Monday, March 30, 2020

May is Mental Health Month

I still have nightmares. Frightening, scary, anxiety provoking nightmares. At one point in life,  they were regular occurrences. After going long periods without any,  I thought I was "healed". But then I read a fabulous article for those who suffer from PTSD (post traumatic stress disorder). I read that this journey is a lifelong one. Thankfully,  I have a boyfriend who is the greatest in the world. Literally. While some have teased me for having nightmares as an adult--not knowing anything apart from me having nightmares and not the WHY behind it,  my boyfriend walks through them with me. Like, literally. Whenever I have a nightmare I can call him any time of day and he will walk through it with me,  emotions and all. I am thankful for a man of his character. A man so loving and patient. It takes a great person to walk though life with someone who has some trauma that has completely changed life for them. He is among the great ones. 

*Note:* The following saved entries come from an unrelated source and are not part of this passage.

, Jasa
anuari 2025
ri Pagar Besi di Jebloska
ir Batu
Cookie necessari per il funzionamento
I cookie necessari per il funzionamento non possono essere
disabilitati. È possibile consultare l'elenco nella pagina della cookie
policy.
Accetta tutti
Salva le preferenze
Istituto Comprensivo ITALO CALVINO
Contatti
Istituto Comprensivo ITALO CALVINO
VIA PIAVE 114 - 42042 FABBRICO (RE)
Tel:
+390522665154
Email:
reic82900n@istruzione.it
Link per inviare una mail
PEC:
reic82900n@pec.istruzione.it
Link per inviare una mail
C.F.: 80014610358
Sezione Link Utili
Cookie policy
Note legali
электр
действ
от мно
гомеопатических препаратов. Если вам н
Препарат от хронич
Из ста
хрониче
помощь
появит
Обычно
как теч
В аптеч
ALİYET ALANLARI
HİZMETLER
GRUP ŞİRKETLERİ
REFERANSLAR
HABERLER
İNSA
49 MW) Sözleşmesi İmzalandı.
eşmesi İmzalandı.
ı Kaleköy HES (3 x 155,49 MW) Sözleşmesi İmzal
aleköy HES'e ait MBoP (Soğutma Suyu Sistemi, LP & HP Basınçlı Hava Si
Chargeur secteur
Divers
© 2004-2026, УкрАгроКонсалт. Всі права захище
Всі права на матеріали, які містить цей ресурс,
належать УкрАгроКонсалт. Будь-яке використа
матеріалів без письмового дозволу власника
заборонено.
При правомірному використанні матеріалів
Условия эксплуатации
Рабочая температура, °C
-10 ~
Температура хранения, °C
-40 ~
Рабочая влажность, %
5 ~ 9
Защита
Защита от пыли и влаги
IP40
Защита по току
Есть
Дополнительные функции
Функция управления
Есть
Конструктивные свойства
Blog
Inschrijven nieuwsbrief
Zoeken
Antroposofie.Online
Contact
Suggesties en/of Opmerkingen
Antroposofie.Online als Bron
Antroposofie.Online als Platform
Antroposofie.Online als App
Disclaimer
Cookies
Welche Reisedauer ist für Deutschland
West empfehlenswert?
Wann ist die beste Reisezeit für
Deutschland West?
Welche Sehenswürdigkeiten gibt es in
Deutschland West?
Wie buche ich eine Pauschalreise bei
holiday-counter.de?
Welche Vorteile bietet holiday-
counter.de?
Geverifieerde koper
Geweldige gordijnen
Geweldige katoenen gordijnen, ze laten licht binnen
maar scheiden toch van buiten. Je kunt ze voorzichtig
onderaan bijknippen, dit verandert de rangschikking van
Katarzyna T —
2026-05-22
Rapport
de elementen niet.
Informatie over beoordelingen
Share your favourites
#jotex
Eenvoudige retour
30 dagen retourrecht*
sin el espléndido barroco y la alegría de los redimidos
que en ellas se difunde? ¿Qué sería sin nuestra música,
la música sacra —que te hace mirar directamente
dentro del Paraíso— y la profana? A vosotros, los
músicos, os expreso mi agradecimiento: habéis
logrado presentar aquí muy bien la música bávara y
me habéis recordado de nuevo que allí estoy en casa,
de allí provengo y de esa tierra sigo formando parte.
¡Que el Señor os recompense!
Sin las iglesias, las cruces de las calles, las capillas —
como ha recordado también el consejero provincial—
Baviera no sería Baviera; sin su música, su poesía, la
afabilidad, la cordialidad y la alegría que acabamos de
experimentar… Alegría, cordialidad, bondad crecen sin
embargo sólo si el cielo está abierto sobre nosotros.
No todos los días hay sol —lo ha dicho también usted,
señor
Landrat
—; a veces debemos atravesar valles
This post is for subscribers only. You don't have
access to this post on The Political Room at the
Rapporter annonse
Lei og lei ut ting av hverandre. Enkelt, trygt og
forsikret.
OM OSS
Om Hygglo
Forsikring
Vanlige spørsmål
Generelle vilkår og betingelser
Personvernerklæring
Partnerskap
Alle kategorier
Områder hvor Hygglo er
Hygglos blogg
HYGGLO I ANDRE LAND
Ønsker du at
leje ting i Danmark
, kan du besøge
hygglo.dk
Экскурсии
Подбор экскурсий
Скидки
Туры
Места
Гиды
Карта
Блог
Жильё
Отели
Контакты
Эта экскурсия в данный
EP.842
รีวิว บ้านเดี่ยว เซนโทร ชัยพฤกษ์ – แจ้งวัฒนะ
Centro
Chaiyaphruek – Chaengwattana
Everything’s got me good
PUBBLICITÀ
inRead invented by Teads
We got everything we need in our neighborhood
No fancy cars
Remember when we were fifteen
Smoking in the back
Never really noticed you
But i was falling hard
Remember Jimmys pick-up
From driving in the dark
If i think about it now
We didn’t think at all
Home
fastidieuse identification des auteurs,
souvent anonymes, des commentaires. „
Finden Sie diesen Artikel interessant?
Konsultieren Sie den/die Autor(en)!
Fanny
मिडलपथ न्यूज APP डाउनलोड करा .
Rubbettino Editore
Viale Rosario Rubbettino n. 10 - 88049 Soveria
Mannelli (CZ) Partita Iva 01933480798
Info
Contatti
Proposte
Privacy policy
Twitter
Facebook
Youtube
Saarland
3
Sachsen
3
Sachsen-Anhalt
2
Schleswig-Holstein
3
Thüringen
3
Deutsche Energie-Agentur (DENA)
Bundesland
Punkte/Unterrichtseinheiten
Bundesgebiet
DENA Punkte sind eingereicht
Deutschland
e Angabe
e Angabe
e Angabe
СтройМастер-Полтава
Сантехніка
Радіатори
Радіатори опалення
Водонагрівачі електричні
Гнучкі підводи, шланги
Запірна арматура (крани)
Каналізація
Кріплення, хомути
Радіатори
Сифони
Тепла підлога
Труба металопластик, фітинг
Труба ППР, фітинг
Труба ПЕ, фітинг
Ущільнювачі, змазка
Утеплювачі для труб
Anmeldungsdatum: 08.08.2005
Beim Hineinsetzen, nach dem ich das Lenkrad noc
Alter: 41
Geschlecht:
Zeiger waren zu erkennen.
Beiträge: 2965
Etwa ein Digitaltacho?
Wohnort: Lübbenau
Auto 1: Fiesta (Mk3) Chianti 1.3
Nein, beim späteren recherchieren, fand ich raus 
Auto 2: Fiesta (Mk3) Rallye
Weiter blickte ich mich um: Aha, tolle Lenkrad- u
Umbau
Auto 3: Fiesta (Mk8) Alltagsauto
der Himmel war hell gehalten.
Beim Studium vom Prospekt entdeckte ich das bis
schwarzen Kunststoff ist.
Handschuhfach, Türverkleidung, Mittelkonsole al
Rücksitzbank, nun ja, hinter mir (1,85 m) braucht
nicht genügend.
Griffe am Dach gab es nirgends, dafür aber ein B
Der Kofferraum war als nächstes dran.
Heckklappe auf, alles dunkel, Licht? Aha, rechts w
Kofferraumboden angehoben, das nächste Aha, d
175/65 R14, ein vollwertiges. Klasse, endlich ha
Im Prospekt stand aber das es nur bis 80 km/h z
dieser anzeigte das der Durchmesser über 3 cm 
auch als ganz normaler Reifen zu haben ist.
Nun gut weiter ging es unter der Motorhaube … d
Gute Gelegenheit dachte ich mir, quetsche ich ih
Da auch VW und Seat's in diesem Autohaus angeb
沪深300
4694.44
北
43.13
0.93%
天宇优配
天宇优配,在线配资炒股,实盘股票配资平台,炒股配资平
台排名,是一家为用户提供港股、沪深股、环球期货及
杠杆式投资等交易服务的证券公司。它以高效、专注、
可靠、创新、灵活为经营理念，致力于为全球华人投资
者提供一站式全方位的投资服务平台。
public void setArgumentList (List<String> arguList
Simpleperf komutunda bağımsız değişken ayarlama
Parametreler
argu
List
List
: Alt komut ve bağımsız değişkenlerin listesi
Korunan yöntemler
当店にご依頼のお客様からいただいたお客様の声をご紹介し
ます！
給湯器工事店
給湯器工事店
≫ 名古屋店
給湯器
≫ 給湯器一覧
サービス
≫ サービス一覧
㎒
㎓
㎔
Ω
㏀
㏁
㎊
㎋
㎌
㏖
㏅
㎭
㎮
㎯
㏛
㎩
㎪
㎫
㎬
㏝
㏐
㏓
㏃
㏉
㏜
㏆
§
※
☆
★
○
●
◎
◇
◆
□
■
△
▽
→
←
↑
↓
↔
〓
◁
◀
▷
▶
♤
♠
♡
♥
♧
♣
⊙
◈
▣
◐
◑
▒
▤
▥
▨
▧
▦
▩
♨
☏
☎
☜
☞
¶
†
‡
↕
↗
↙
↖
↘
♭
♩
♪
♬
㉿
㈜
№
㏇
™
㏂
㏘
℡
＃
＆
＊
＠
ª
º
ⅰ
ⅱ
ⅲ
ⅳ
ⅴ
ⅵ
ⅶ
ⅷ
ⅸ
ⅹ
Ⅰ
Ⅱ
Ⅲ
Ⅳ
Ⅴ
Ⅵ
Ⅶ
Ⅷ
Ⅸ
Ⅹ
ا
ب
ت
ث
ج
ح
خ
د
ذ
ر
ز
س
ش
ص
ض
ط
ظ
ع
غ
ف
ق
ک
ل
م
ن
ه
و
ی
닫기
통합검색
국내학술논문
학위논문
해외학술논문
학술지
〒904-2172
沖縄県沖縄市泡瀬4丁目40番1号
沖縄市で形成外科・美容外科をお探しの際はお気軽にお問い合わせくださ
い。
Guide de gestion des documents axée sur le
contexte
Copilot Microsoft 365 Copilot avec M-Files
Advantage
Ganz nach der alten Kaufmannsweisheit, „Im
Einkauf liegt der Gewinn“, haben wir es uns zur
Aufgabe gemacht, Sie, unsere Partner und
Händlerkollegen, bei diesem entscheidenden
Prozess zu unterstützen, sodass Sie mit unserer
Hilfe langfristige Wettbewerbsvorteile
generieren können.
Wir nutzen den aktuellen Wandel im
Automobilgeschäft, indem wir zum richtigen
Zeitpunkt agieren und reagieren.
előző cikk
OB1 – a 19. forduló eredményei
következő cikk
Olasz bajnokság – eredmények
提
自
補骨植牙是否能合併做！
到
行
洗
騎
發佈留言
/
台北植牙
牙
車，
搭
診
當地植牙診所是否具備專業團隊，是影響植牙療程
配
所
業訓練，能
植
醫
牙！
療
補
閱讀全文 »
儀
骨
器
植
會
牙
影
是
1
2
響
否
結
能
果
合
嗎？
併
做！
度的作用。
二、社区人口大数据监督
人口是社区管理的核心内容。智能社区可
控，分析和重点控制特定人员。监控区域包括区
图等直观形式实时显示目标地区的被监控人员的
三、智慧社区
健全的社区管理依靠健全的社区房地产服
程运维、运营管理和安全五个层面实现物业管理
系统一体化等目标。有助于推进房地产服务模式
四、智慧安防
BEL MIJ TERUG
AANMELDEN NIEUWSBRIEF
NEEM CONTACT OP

I am a silent sufferer. I suffer in silence with PTSD.  Along with PTSD there are some other issues that I have as a result of trauma. Trauma is such an interesting thing. You really never know what an experience in life will do to you. Something I considered very little or insignificant can be that same thing that causes trauma for someone. You never know. You really just never know. For some years, I have been in denial that what I experience is PTSD. I have been in denial because the incident to me just wasn't' "bad" enough. Also because PTSD is usually something that happens to certain people--and I didn't fit that.  I have these ideas in my head of things that are "bad", and my life experience didn't fit the bill. But the thing about labels is, you don't need to label something for that something to be exactly what it is. So even in my denial--that didn't stop the anxiety attacks, the nightmares, the flashbacks, the panic attacks, or the fear--that accompanies me daily in life. Because of this major thing in life, and some other things--I am a GIGANTIC advocate of mental health. It's a passion of mine. I live with it daily. Daily. I know what it feels like to think you're losing your mind. I understand what it means to have to take a daily medication to feel "normal".  I admit I understand it on a very small level compared to some. It is not a joke. As much as I am passionate about mental health, I am 100 times more passionate about Jesus. So for me, you can't separate the two. We were made as a triune person. We have a mind, body and soul. I truly believe the Lord wants us healthy in all areas. Therefore, I can say Jesus is my all while taking my anxiety medication. The Lord has made it all. I can guarantee that if the Lord didn't provide doctors and therapists, I would likely have ended my life. Yeah me. The one who has a smile plastered on her face most the time. The one who giggles like no other. The one who others look at as outwardly attractive.  I am who I am, and can smile like I do because Jesus was good enough to humble me into accepting medication is okay as a Christian. 

So while I continue on with my nightmares and mental disorders--please know  I have a partner for life who is beyond all I could desire. While I have never spoken of my disorders and have suffered in silence, I guess the silence ends today.  But not everyone is so lucky. Keep this in mind as April ends and May begins. May is Mental Health month. Get Mental Healthy!!